Alışmak

4 Posted by - 6 Mayısıs 2017 - Mayıs 2017

Hem zehir hem panzehir , hem hastalık hem ilaç , hem dert hem deva  insanca ama  en az insana yakışan, karşı koyulamaz bir durum alışmak.

Fiziksel ve zihinsel olarak alışırız  yeni olana . Alışmazsak katlanılmaz olabilir  yaşamak  fakat alışmakta  katlanılmaz  değil midir? Canımız yanmaz mı alışırken ,  hain  hissettirmez mi  kendimizi ,içimizdeki  anlamsızlığı   büyütmez mi  ?  Aşka da alışırız  acıya da , iyi olana da alışırız kötü olana da, hastalıklara , savaşlara , ölümlere , diktaya , sıcağa , soğuğa , açlığa , sevmeye , sevdiğimize  ,yeni aldığımız son model arabaya , çok çalışmaya ya da tembellik etmeye…  Alışırız ,unuturuz ,geniştir midemiz  yuttukça yutarız.  Ne güzel anlatmış Ferit Edgü;

Alışmak ,hiçbir zaman ve hiçbir durumda istemedim bunu

Alışmak boyun eğmek demektir

Bir şeye alışan kişi her şeye alışabilir

 Zindana , işkenceye ,çaresizliğe ,ölümlere ,eşitsizliğe …

Belki  tam da bu  sebepten öfkelendirir alışmak.  Çocukken şaşırdığımız ,hayretle izlediğimiz bir çok  şeyi  sıradanlaştırır ,alışmak şaşırmamaktır , şaşırmamaktır da  çocuk gözyaşlarımızla ıslanan yastıklarımızı kurutan da odur.

Başkalarının hayatlarını izlerken eğer bizim yaşamadığımız türde bir sıkıntısı varsa  önce  nasıl başa çıkabiliyor diye düşünüp  sonra onun umursamaz , rahat  ya da dirayetli olduğuna karar veririz.Bizden daha güzel daha yakışıklı daha zengin daha başarılı biriyse ya da daha akıllı bir çocuğa daha iyi bir eşe daha  iyi  bir anne babaya sahipse  daha mutlu olması gerekir diye düşünüp  eğer değilse  onun tatminsiz, elindekilerin kıymetini bilmeyen maymun iştahlı biri   olduğuna karar veririz. Sıra bize geldiğinde anlarız  ki  insan alışır her şeye…  Bazı zamanlar alıştığımızın farkında bile olmayız  kaybedince anlarız ne kadar alıştığımızı ki bu genelde iyi olana , güzel olana alışmışsak  olur.Bazı zamanlarsa hep telkin etmemiz gerekir kendimizi alışabilmek için .Önce isyan ederiz , sonra suçlar  ya da suçlu hissederiz  sonra kaçınılmaz olan yaşanır  -alışmak- her şeye alışmak.

Duyarsızlaşmak mıdır yoksa direnç kazanmak mı  kişiye ve duruma göre değişir sanırım. Alışkanlıklarımızı hocaya benzetir Montaigne. Alışkanlıklar hocaysa alışmak onun da hocası , büyüğüdür.

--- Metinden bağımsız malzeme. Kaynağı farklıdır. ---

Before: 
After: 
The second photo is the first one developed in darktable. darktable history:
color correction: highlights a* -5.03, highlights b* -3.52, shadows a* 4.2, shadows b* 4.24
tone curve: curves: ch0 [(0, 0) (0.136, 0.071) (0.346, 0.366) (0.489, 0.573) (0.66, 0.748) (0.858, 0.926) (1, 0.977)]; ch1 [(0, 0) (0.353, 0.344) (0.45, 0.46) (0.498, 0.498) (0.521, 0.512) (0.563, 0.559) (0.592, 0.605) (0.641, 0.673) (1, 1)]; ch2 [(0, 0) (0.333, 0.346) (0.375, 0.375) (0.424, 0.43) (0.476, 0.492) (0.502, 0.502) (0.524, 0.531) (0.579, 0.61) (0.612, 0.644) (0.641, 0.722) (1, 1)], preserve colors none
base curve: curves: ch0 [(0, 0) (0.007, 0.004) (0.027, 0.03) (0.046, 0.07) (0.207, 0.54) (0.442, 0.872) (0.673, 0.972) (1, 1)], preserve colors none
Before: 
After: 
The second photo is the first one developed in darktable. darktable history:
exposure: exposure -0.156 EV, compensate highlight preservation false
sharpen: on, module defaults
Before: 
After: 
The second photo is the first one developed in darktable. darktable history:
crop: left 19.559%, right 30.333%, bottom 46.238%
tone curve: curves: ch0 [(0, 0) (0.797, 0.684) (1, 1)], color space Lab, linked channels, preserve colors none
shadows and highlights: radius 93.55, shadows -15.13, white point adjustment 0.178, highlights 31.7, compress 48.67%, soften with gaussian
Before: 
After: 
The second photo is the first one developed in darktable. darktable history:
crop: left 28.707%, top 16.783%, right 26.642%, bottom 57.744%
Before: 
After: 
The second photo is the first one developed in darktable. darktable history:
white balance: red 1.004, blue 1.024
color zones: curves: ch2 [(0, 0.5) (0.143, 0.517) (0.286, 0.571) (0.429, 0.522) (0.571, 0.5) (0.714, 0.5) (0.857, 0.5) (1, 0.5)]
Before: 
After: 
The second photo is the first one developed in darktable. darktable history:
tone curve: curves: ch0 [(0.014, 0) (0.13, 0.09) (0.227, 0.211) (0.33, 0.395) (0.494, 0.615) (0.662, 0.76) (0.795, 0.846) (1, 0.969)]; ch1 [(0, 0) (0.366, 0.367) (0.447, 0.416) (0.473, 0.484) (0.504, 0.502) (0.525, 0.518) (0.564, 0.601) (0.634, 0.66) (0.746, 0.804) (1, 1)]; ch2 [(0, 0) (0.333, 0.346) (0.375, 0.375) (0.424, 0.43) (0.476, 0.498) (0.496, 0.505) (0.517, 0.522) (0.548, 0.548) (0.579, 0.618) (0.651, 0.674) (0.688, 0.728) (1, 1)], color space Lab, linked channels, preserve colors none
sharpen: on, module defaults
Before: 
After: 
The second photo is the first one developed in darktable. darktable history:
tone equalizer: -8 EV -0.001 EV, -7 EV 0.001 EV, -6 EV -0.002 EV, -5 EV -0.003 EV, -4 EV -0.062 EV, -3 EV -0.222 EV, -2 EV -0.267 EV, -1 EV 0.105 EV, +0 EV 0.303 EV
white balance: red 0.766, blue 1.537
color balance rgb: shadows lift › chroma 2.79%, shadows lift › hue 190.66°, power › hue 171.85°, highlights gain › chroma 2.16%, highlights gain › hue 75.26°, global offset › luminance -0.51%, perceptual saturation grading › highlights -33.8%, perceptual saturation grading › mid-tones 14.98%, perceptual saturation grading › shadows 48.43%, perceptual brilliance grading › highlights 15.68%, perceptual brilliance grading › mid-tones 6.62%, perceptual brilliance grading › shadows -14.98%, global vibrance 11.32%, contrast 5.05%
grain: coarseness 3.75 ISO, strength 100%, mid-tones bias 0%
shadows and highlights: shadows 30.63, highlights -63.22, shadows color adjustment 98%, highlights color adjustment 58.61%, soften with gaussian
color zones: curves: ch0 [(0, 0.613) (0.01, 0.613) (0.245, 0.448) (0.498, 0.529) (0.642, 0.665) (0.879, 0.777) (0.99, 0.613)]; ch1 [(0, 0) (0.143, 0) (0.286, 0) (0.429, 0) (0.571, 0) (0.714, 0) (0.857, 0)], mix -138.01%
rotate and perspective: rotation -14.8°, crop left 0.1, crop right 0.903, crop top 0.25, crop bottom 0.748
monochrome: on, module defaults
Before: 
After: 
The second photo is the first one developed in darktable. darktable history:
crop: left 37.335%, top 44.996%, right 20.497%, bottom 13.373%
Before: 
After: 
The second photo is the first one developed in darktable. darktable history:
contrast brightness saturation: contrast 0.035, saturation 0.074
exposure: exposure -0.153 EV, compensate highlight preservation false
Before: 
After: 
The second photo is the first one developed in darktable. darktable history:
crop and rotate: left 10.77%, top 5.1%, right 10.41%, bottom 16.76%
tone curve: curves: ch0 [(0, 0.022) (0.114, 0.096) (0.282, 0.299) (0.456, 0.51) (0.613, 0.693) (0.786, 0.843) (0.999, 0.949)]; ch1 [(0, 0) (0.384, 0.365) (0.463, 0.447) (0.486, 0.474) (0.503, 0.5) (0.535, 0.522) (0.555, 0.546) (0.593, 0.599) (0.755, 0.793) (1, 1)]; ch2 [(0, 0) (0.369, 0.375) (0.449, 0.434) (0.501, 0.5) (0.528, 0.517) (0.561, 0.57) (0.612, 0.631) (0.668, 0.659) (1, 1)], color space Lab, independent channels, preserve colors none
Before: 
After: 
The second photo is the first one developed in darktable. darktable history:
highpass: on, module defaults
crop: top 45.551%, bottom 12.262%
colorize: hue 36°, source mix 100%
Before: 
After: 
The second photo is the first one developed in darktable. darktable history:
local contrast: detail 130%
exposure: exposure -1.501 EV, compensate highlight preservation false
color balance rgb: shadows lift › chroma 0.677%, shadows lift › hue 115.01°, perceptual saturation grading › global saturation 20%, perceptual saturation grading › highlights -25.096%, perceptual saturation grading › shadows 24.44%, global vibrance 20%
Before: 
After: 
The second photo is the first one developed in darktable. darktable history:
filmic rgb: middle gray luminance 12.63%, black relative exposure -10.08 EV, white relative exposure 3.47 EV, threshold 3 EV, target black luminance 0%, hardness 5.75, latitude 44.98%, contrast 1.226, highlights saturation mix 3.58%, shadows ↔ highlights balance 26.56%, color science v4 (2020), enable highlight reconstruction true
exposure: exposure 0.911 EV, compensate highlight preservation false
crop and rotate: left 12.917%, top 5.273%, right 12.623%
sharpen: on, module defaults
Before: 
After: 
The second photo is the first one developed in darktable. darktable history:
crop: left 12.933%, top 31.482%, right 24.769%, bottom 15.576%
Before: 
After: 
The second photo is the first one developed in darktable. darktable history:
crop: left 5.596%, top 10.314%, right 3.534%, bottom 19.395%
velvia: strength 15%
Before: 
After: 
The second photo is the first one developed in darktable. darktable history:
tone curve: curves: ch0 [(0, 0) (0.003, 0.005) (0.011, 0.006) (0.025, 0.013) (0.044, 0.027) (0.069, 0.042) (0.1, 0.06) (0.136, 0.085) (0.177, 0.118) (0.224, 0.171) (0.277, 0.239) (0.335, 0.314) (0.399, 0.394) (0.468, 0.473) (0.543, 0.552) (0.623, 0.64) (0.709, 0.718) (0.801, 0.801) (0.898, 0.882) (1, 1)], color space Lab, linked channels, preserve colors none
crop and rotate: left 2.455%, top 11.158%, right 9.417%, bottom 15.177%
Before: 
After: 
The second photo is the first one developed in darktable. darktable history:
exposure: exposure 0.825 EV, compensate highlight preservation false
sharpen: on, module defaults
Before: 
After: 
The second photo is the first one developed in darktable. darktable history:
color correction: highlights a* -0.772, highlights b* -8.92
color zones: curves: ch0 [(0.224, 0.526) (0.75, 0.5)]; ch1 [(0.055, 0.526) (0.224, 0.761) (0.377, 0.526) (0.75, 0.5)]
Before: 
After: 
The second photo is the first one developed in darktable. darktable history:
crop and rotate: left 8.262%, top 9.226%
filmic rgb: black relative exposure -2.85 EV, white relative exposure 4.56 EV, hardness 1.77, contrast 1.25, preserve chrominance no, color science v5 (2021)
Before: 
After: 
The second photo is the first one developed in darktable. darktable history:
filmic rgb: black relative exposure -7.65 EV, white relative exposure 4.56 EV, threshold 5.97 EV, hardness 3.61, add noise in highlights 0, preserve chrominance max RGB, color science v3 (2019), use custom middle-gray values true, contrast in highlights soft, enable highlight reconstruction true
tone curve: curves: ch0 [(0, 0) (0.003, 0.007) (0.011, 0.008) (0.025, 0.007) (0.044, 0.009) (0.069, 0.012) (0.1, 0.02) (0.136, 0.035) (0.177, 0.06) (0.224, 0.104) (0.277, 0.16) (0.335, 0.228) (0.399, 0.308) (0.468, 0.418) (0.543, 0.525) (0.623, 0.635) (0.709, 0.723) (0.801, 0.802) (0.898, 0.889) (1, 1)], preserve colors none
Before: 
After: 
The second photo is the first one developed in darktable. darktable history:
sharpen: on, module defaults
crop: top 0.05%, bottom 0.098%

Ne öğretir ki bu hoca bize acaba, her şeyin gelip geçtiğini mi ? Onu kendimize dost edinirsek zor zamanlarımızda kulağımıza ‘şşş  geçti , her zaman bu kadar canın yanmayacak ,dayan ‘diyecektir.Kaldı ki güzel olana da  alışmak gerekir .Mutluluk ,aşk ,coşku hallerinin sürekliliği zihnen ve bedenen  yorucu  olmaz mı ?   Aşılar mesela, onlar da  virüslere alışmamızı sağlayıp bağışıklığımızı arttırır, düşmanı tanımamızı sağlar , düşmana savaşmadan teslim olmayı değil . Evet biraz  can  yakar , belki  biraz  hasta  bile hissettirir   ama  koruyucudur  . Ağrıya bile  alışmıyor muyuz? Zamanla artmıyor mu ağrı eşiği ? Bu durumda her şeyin  ilacı  olan  ,  zaman değil alışmaktır belki de. Belki boyun eğmek değildir her zaman alışmak,  belki  alışmaya  da  alışmalı . Aşı  gibi  ,  hoca  gibi  olmalı   alışmak . Duyarsızlaştırmak yerine  direnç kazandırmalı.  Bize   mücadele  etmeyi ,  bunun da bir dem olduğunu  gelip  geçeceğini  öğretmeli .Belki insanoğlunun  ortak  paydasıdır  alışmak.